## SELECTED PASSAGE
------
Paul Levy, the chief executive at Beth Israel Deaconess Medical Center, says he is resigning, the Globe reports.


The Globe editorial page is now marching in lockstep with the free-market-oriented Pioneer Institute on the issue of privatization of state services: The paper today calls for repeal of the 1993 Pacheco Law, which stopped most privatization efforts in their tracks.

Former governor Paul Cellucci disclosed that he is suffering from amyotrophic lateral sclerosis, or Lou Gehrig’s disease. 

Berkshire Eagle editorial calls Patrick’s decision to let former state film office director Nick Paleologos go “puzzling” and labels moves to reduce film tax credits “”shortsighted.” 

CommonWealth’s Jack Sullivan looks at the clash between policy and politics at the state’s Veterans’ Services office. 


Woburn Mayor Scott Galvin calls on Gov. Patrick to sack the entire parole board, the Lowell Sun reports

Democratic state Sen. Steve Baddour joins Beacon Hill Republicans in calling for the resignation of everybody on the state parole board. The board, meanwhile, has suspended inmate releases, pending a review of the decision that freed Dominic Cinelli, the career criminal who gunned down a Woburn cop two weeks ago.
------
## WORK INSTRUCTION
Please update the news roundup, starting with "The Globe editorial" and going on through "Lou Gehrig’s disease.", by putting "outsourcing" in place of "privatization". Use nothing but the news roundup to complete this work.

## EXTRACTED ENTRIES
------
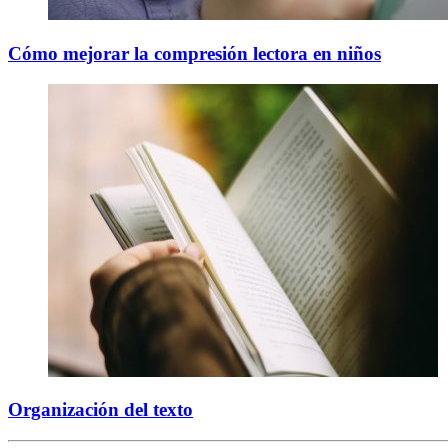
Cómo mejorar la compresión lectora en niños
Organización del texto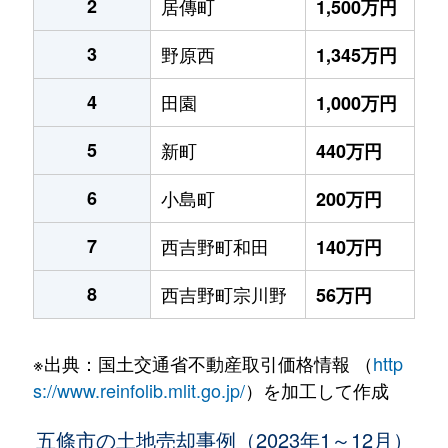
2
居傳町
1,500万円
3
野原西
1,345万円
4
田園
1,000万円
5
新町
440万円
6
小島町
200万円
7
西吉野町和田
140万円
8
西吉野町宗川野
56万円
※出典：国土交通省不動産取引価格情報 （
http
s://www.reinfolib.mlit.go.jp/
）を加工して作成
五條市の土地売却事例（2023年1～12月）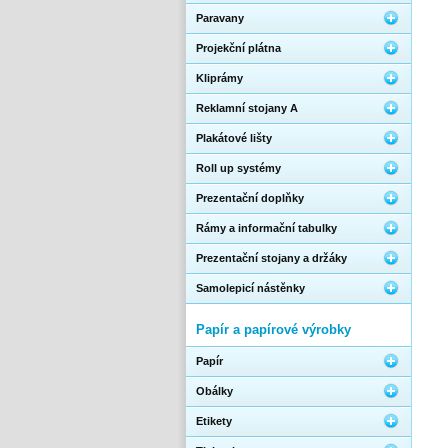
Paravany
Projekční plátna
Kliprámy
Reklamní stojany A
Plakátové lišty
Roll up systémy
Prezentační doplňky
Rámy a informační tabulky
Prezentační stojany a držáky
Samolepicí nástěnky
Papír a papírové výrobky
Papír
Obálky
Etikety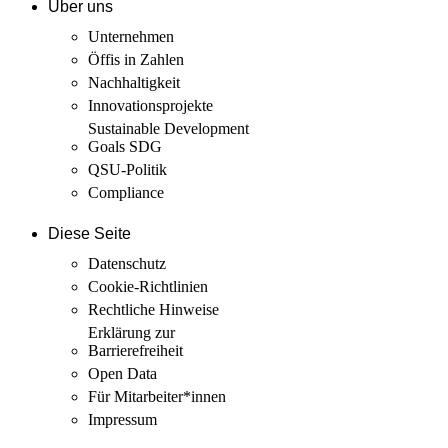
Über uns
Unternehmen
Öffis in Zahlen
Nachhaltigkeit
Innovations­projekte
Sustainable Development
Goals SDG
QSU-Politik
Compliance
Diese Seite
Datenschutz
Cookie-Richtlinien
Rechtliche Hinweise
Erklärung zur
Barrierefreiheit
Open Data
Für Mitarbeiter­*innen
Impressum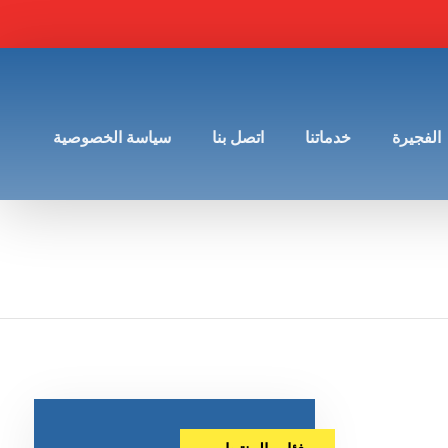
الفجيرة
خدماتنا
اتصل بنا
سياسة الخصوصية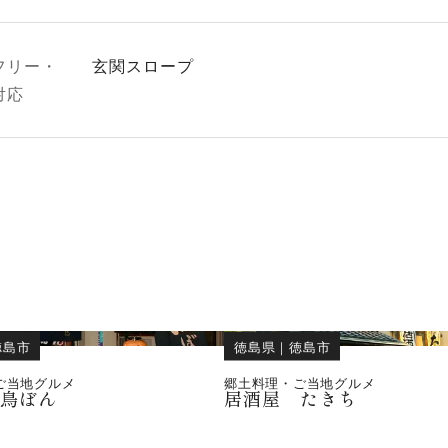
フリー・
玄関スロープ
対応
徳島市
徳島県
｜
徳島市
ご当地グルメ
郷土料理・ご当地グルメ
 鳥ぼん
居酒屋 たきち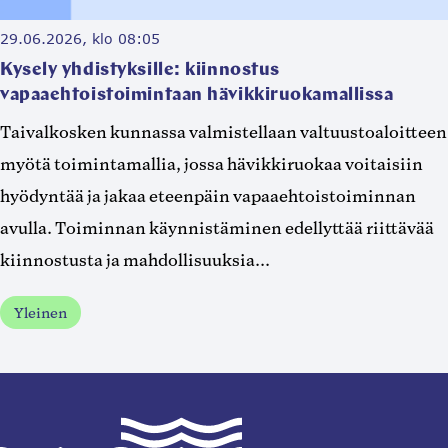
29.06.2026, klo 08:05
Kysely yhdistyksille: kiinnostus
vapaaehtoistoimintaan hävikkiruokamallissa
Taivalkosken kunnassa valmistellaan valtuustoaloitteen
myötä toimintamallia, jossa hävikkiruokaa voitaisiin
hyödyntää ja jakaa eteenpäin vapaaehtoistoiminnan
avulla. Toiminnan käynnistäminen edellyttää riittävää
kiinnostusta ja mahdollisuuksia...
Yleinen
Taivalkoski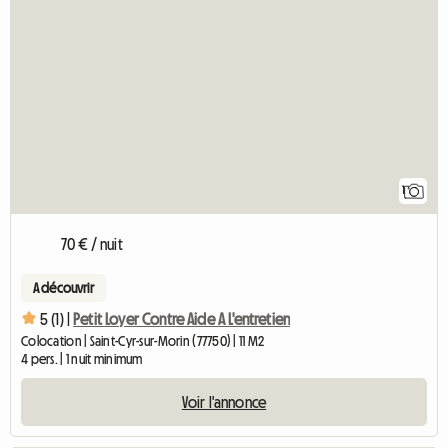
1
70 € / nuit
A découvrir
5 (1) |
Petit Loyer Contre Aide A L'entretien
Colocation | Saint-Cyr-sur-Morin (77750) | 11 M2
4 pers. | 1 nuit minimum
Voir l'annonce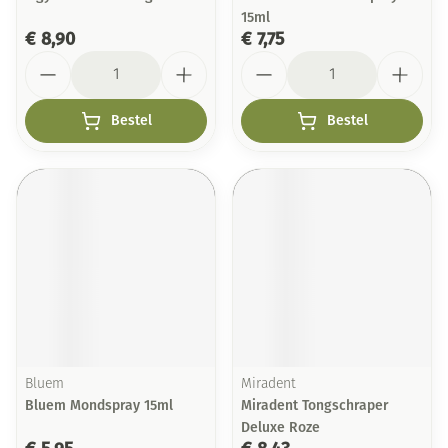
15ml
€ 8,90
€ 7,75
Aantal
Aantal
Bestel
Bestel
Bluem
Miradent
Bluem Mondspray 15ml
Miradent Tongschraper
Deluxe Roze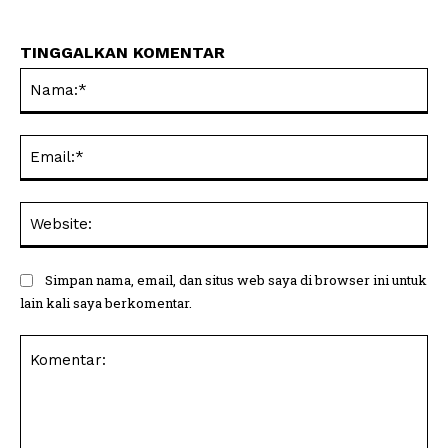
TINGGALKAN KOMENTAR
Na
Ema
Web
Simpan nama, email, dan situs web saya di browser ini untuk
lain kali saya berkomentar.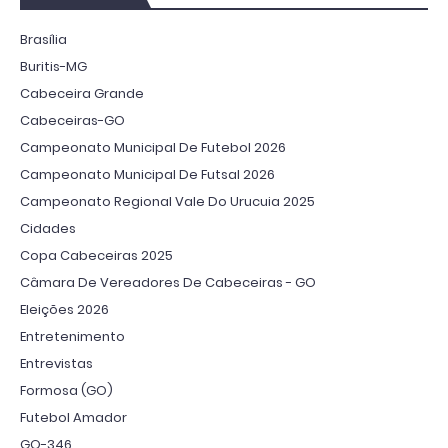
Brasília
Buritis-MG
Cabeceira Grande
Cabeceiras-GO
Campeonato Municipal De Futebol 2026
Campeonato Municipal De Futsal 2026
Campeonato Regional Vale Do Urucuia 2025
Cidades
Copa Cabeceiras 2025
Câmara De Vereadores De Cabeceiras - GO
Eleições 2026
Entretenimento
Entrevistas
Formosa (GO)
Futebol Amador
GO-346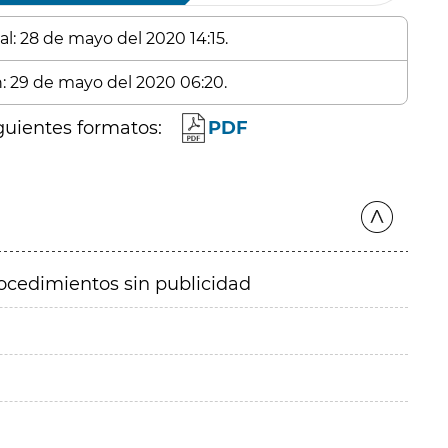
al: 28 de mayo del 2020 14:15.
n: 29 de mayo del 2020 06:20.
guientes formatos:
PDF
ocedimientos sin publicidad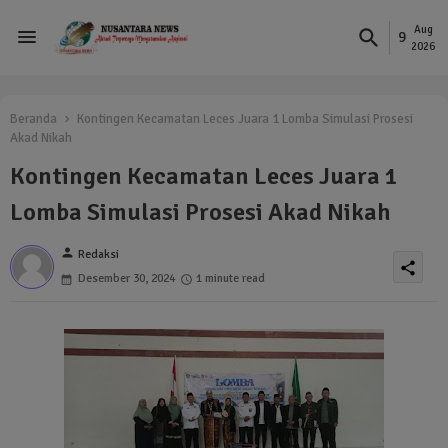
Aug
9
2026
Beranda
Kontingen Kecamatan Leces Juara 1 Lomba Simulasi Prosesi
Akad Nikah
Kontingen Kecamatan Leces Juara 1
Lomba Simulasi Prosesi Akad Nikah
person
Redaksi
share
Desember 30, 2024
1 minute read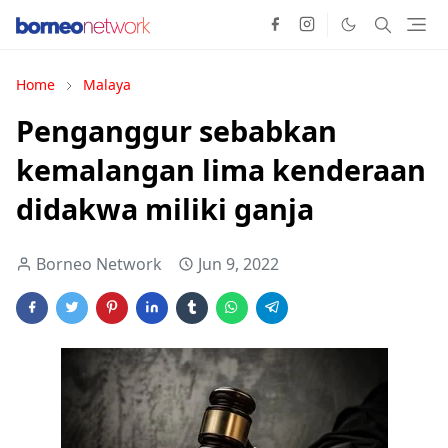
Home
Malaya
Penganggur sebabkan
kemalangan lima kenderaan
didakwa miliki ganja
Borneo Network
Jun 9, 2022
------
## EXERCISE RESPONSE
The Globe editorial page is now marching in lockstep with the free-market-oriented Pioneer Institute on the issue of outsourcing of state services: The paper today calls for repeal of the 1993 Pacheco Law, which stopped most outsourcing efforts in their tracks.

Former governor Paul Cellucci disclosed that he is suffering from amyotrophic lateral sclerosis, or Lou Gehrig’s disease.